Alternatively, you could realise your wrapping skills don’t need a box but a cylinder to put the Earth in. The height of the cylinder is Earth’s diameter, 2r, and the distance around it is the diameter multiplied by π, i.e., 2πr. Therefore, the area would be 2r×2πr = 4πr² — which is (1) exactly what we want and (2) not a coincidence.

Another way you could arrive at the same answer would be to consider looking at the projection of the Earth onto each of those four box faces: the area of the Earth’s circle on each face would be πr² and, therefore, the area of all four projections summed would be 4πr² — which is (1) again exactly what we want and (2) still not a coincidence.

This means all we need to do is figure out the radius of the Earth and we’re home and dry (or dry enough, given that around 70% of the Earth’s surface is covered by water). You might know this figure from as a matter of general knowledge or from another source. You may recall the Earth’s diameter as around 12 750 km (depending on how long you spent looking at tables of planetary facts as a child), or more approximately as being around 12 500 km or 13 000 km. You may have come across the radius or diameter in a quote, for example, the opening chapter of Alice’s Adventures in Wonderland:

Down, down, down. Would the fall never come to an end! ‘I wonder how many miles I’ve fallen by this time?’ she said aloud. ‘I must be getting somewhere near the centre of the earth. Let me see: that would be four thousand miles down, I think — ’

Or you may know that the original definition of the meter was one ten millionth of the distance from the equator to the North pole over the Earth’s surface, i.e., whether longitude or latitude, north to south, east to west, the distance from 0° to 90° is around 10 000 km. Therefore, a great circle circumnavigation of the globe is a 40 000 km trip.

If your knowledge is sourced in Imperial units, a convenient conversion coincidence is that miles to kilometres is roughly φ, the golden ratio, which is 1.618… (the actual conversion is 1.609…). This means that, after skipping the first few values, successive pairs in the Fibonacci sequence (0, 1, 1, 2, 3, 5, 8, 13, 21…) offer a fairly good conversion (3 mi ≈ 5 km).

Let’s use the 40 000 km = 4×10⁷ m circumference figure, which is a convenient packaging of 2πr. This leaves us with 2r to figure out, which we can do by taking our 2πr and dividing it by π. As we are in the approximation business, we favour arithmetically friendly rational numbers over more precise and irrational ones. Using 3.2 (3⅕) as our value for π keeps things simple and sufficiently accurate, so 2r comes out as 1.25×10⁷ m (12 500 km). Multiplying our 2πr with our 2r gives us 5×10¹⁴ m² — five hundred trillion square metres — as the surface area of the Earth.

Mass effect

We calculated the mass per square metre earlier as 10 000 kg, which gives the total mass of the atmosphere as 5×10¹⁴×10⁴ kg = 5×10¹⁸ kg.

How does that compare with what we can find on the web? Pretty well:

• A 1966 paper in the Journal of Geophysical Research gives a value of around 5.136×10¹⁸ kg.
• The 2005 edition of the CRC Handbook of Chemistry and Physics also gives a value of around 5.136×10¹⁸ kg.
• A 2005 paper in the Journal of Climate gives the value as around 5.148×10¹⁸ kg.

Achieved by careful approximation, using what equates to the formula m=4πr²P/g, our value of 5×10¹⁸ kg — five quintillion kilos — is within 3% of these more carefully and fully calculated values.

Had we abandoned simple arithmetic for more precise values (e.g., g as 9.80665 ms⁻², 1 atm as 101 325 Pa and π as 3.14159), while still retaining various approximations (such as a perfectly spherical Earth), this would have nudged the value up to around 5.26×10¹⁸ kg, slightly above the accepted values, reducing the proximity from just under 3% to a bit over 2%. This change is not a significant enough improvement to justify using more precision and heavier arithmetic in our approach.

We are often in awe of big questions. The common perception of science today is that it is large and expensive — particle physics, interplanetary probes, exoplanet hunting, etc. — and complex — quantum mechanics, climate modelling, gene editing — and this can deter us from seeing simplicity when it is present. In truth, many questions are often simpler than they appear, and the path to an acceptable answer may also be simpler than we believe.

◆ TASKS FOR THIS EXERCISE
(1) Do these statements agree with the passage on estimating the atmosphere's mass? Answer yes or no for each, quoting the deciding words of the passage. (a) The passage uses 3.2 as its value for π. (b) The 1966 paper and the 2005 CRC Handbook give different values for the atmosphere's mass. (c) Using more precise values brought the estimate below the accepted values.
(2) Answer from the passage on estimating the atmosphere's mass:
(a) About what share of the Earth's surface is covered by water?
(b) What was the original definition of the meter?
(c) What mass per square meter had been calculated earlier?
(3) Duplicate a section of the passage on estimating the atmosphere's mass. Begin at the words "We calculated the" and stop after "fully calculated values.".

◆ GIVEN MATERIAL
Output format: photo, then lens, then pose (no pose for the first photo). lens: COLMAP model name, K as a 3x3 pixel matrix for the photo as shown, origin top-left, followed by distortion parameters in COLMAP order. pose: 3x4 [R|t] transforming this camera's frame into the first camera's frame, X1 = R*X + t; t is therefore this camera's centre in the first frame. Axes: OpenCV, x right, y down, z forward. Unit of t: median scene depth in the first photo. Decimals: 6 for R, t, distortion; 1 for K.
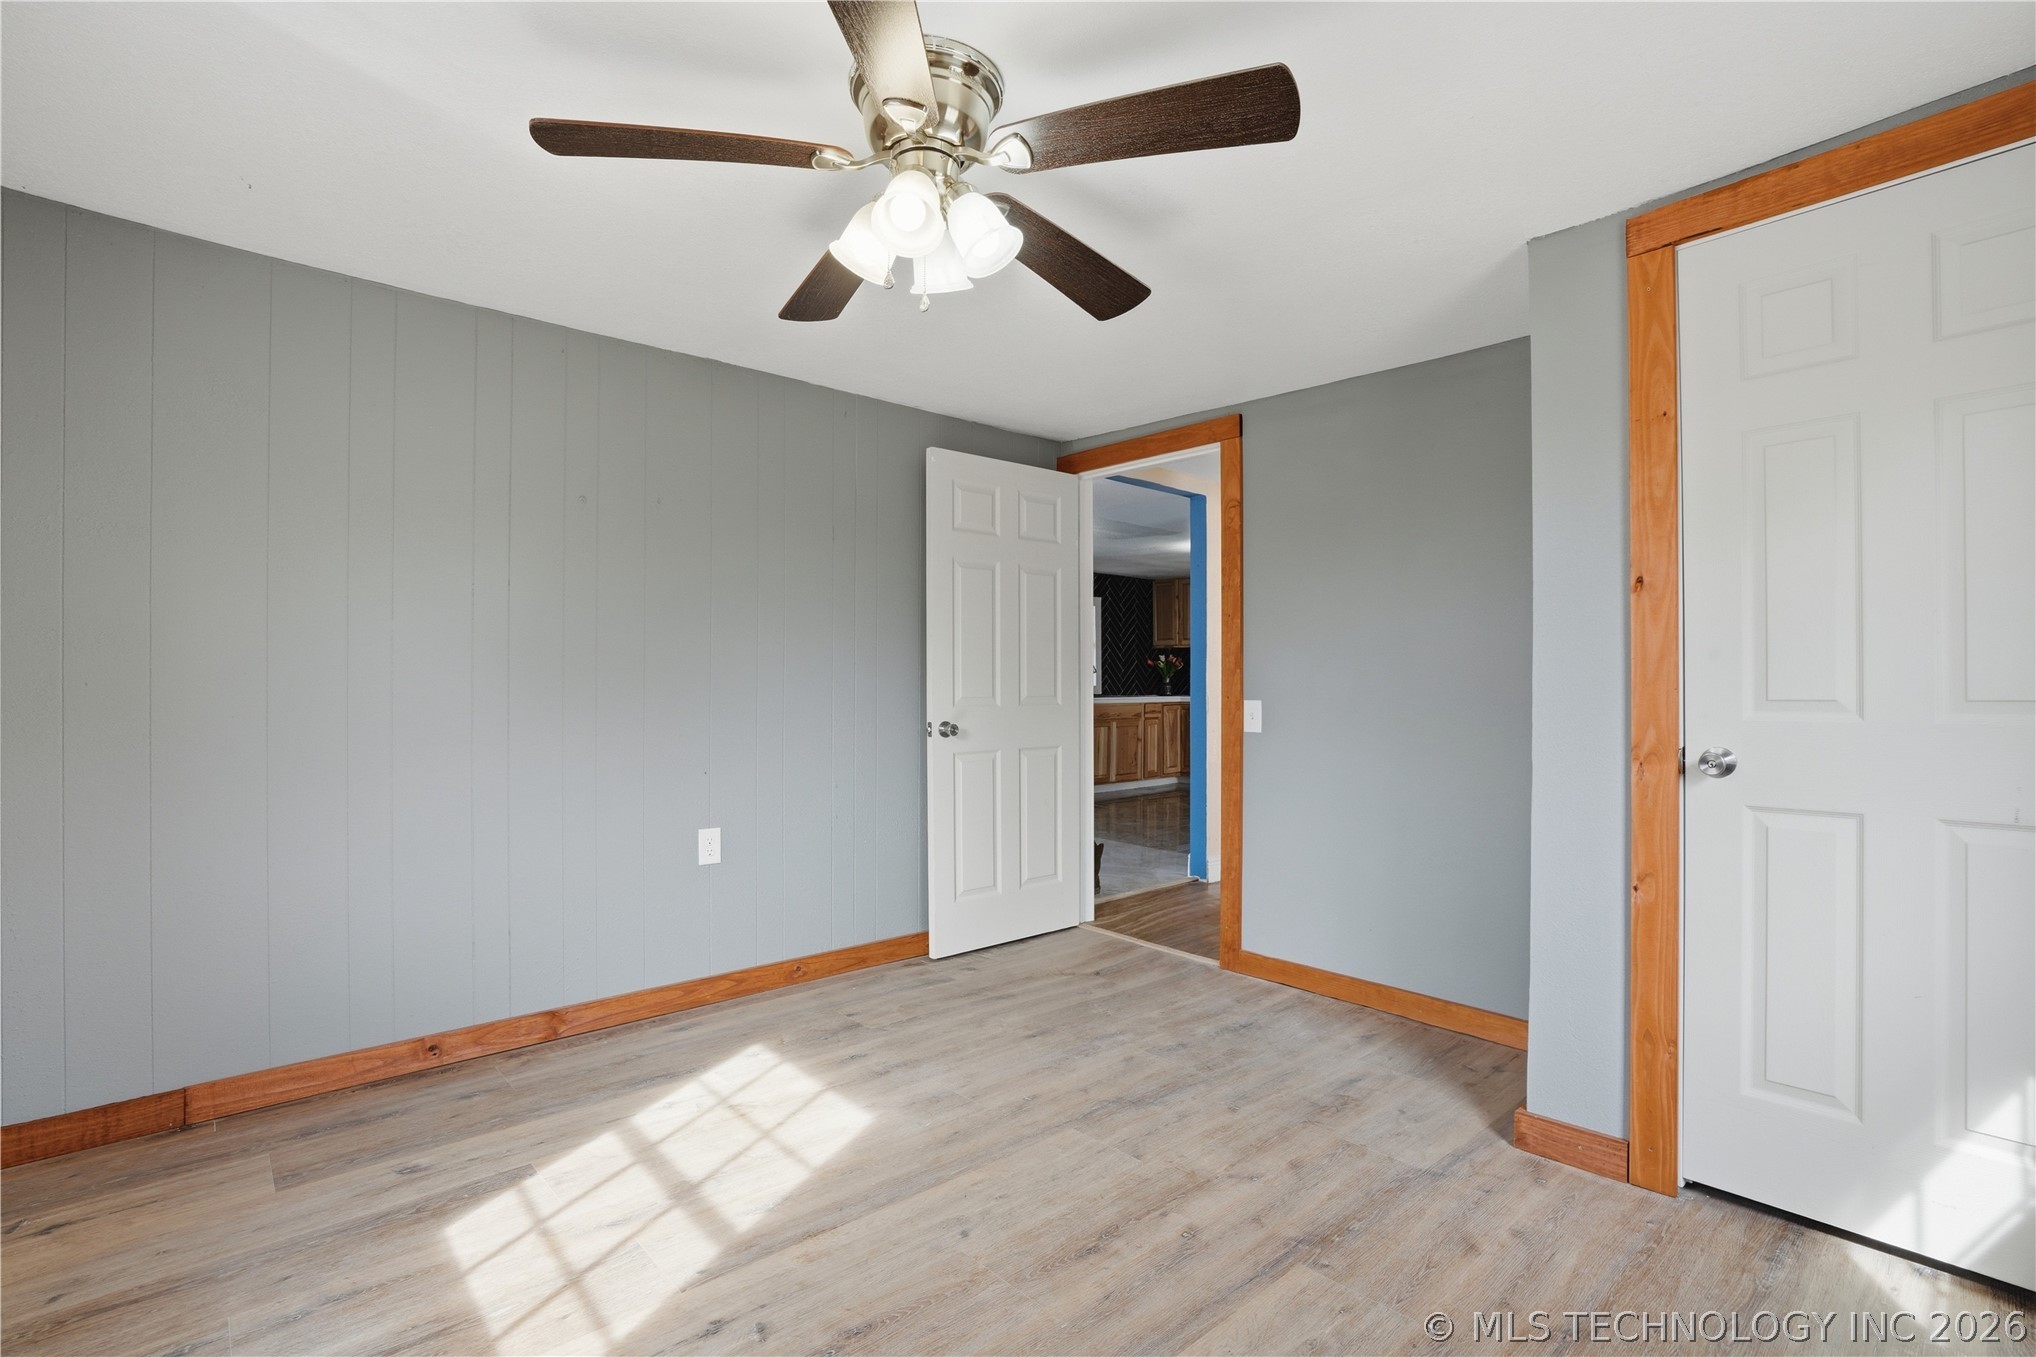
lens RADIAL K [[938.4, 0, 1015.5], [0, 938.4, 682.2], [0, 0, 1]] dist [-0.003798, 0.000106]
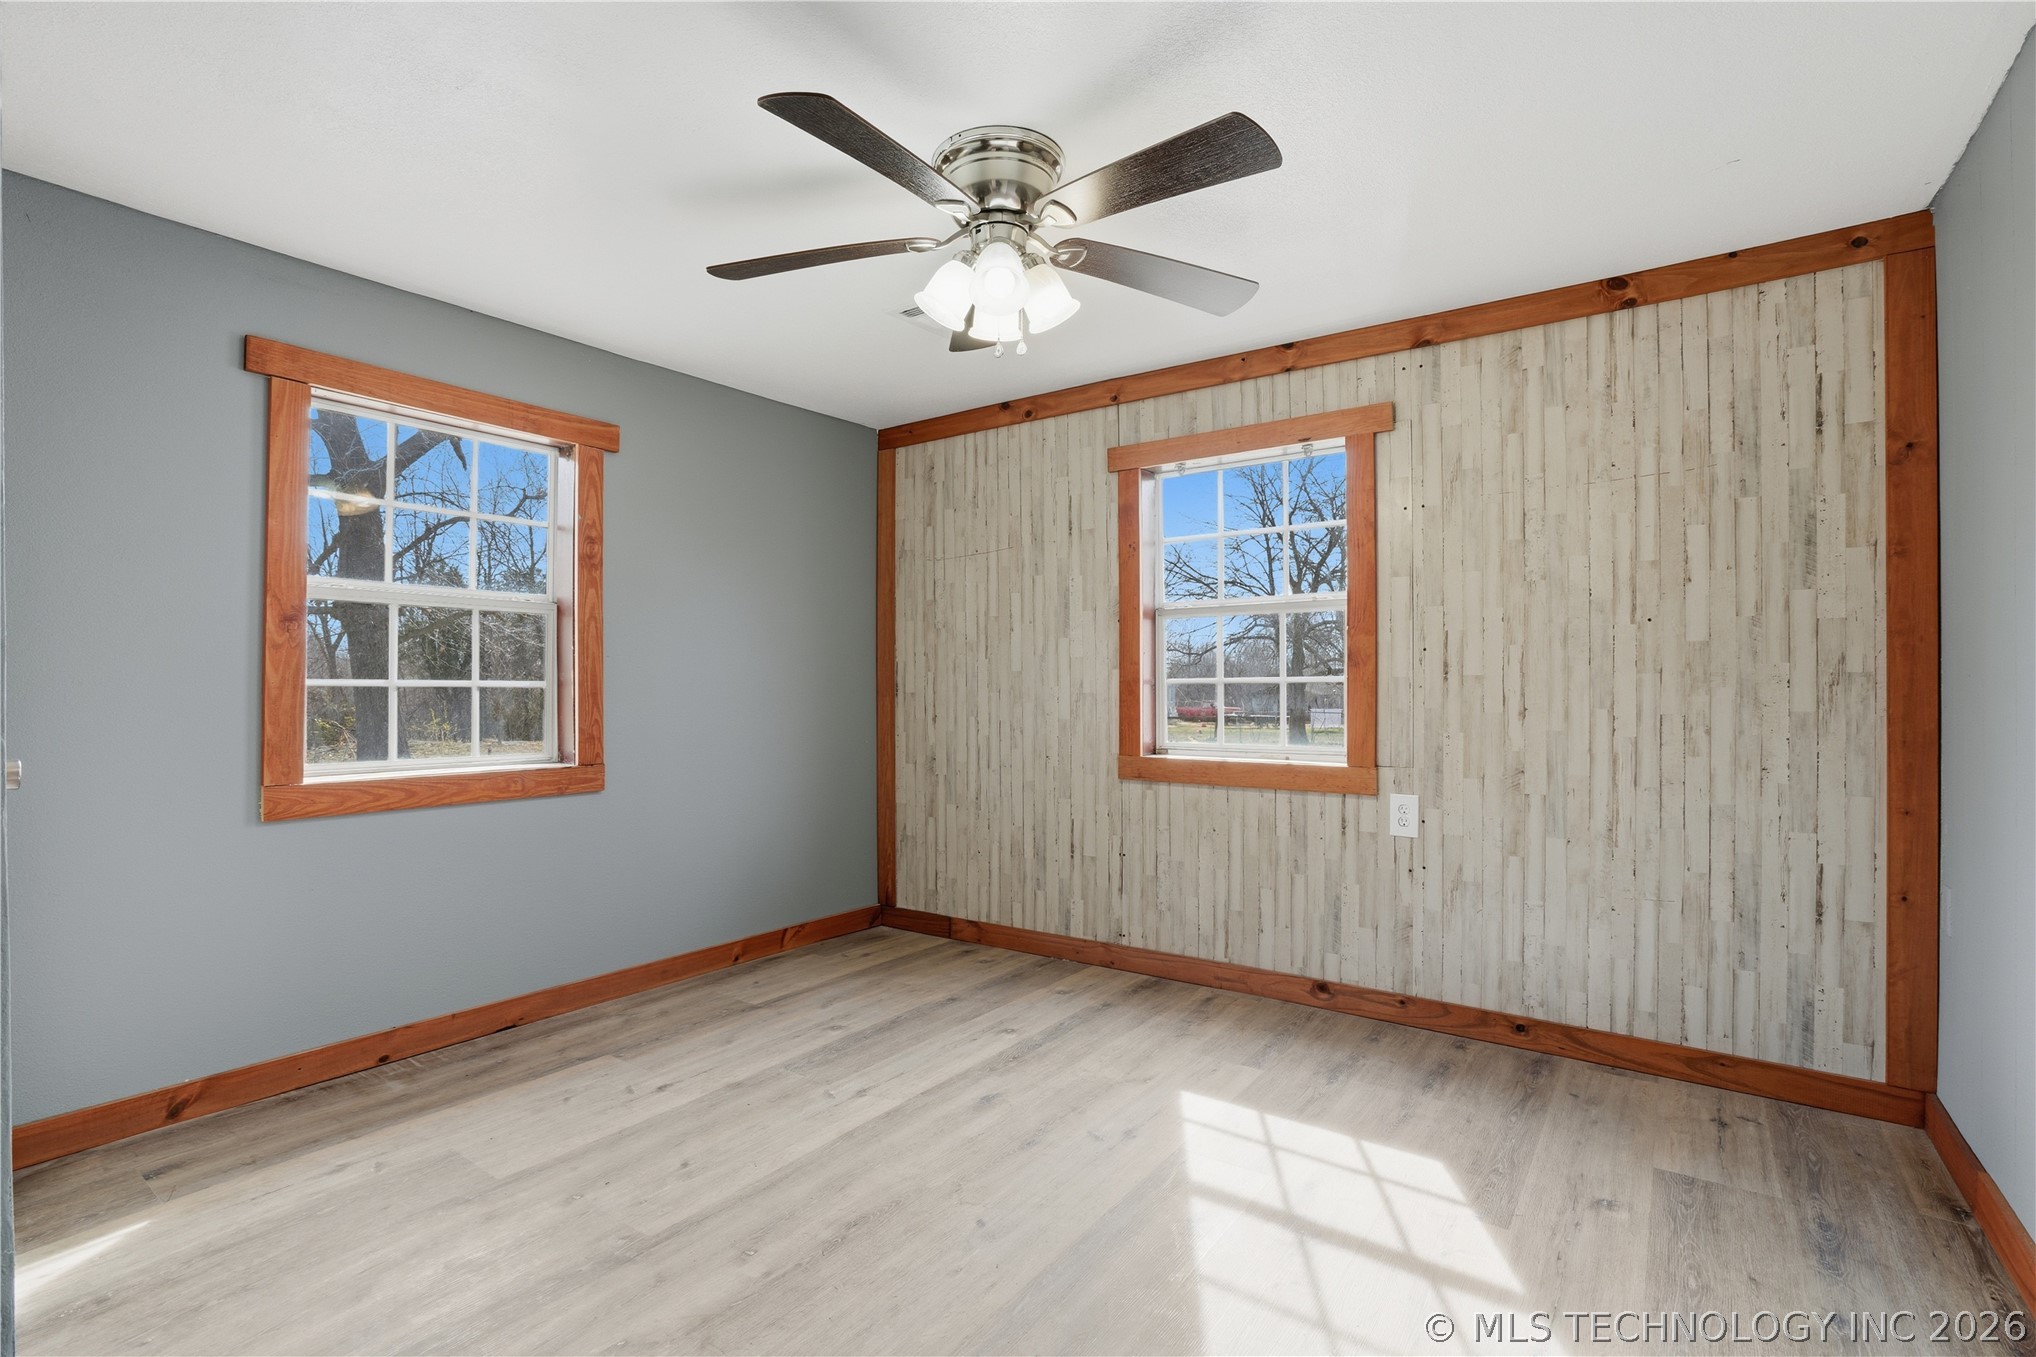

◆ EXERCISE SOLUTIONS
(1)
(a) Yes: "Using 3.2 (3⅕) as our value for π keeps things simple and sufficiently accurate"
(b) No: "The 2005 edition of the CRC Handbook of Chemistry and Physics also gives a value of around 5.136×10¹⁸ kg."
(c) No: "this would have nudged the value up to around 5.26×10¹⁸ kg, slightly above the accepted values"

(2)
(a) Around 70%.
(b) One ten millionth of the distance from the equator to the North pole over the Earth's surface.
(c) 10 000 kg.

(3)
We calculated the mass per square metre earlier as 10 000 kg, which gives the total mass of the atmosphere as 5×10¹⁴×10⁴ kg = 5×10¹⁸ kg.

How does that compare with what we can find on the web? Pretty well:

• A 1966 paper in the Journal of Geophysical Research gives a value of around 5.136×10¹⁸ kg.
• The 2005 edition of the CRC Handbook of Chemistry and Physics also gives a value of around 5.136×10¹⁸ kg.
• A 2005 paper in the Journal of Climate gives the value as around 5.148×10¹⁸ kg.

Achieved by careful approximation, using what equates to the formula m=4πr²P/g, our value of 5×10¹⁸ kg — five quintillion kilos — is within 3% of these more carefully and fully calculated values.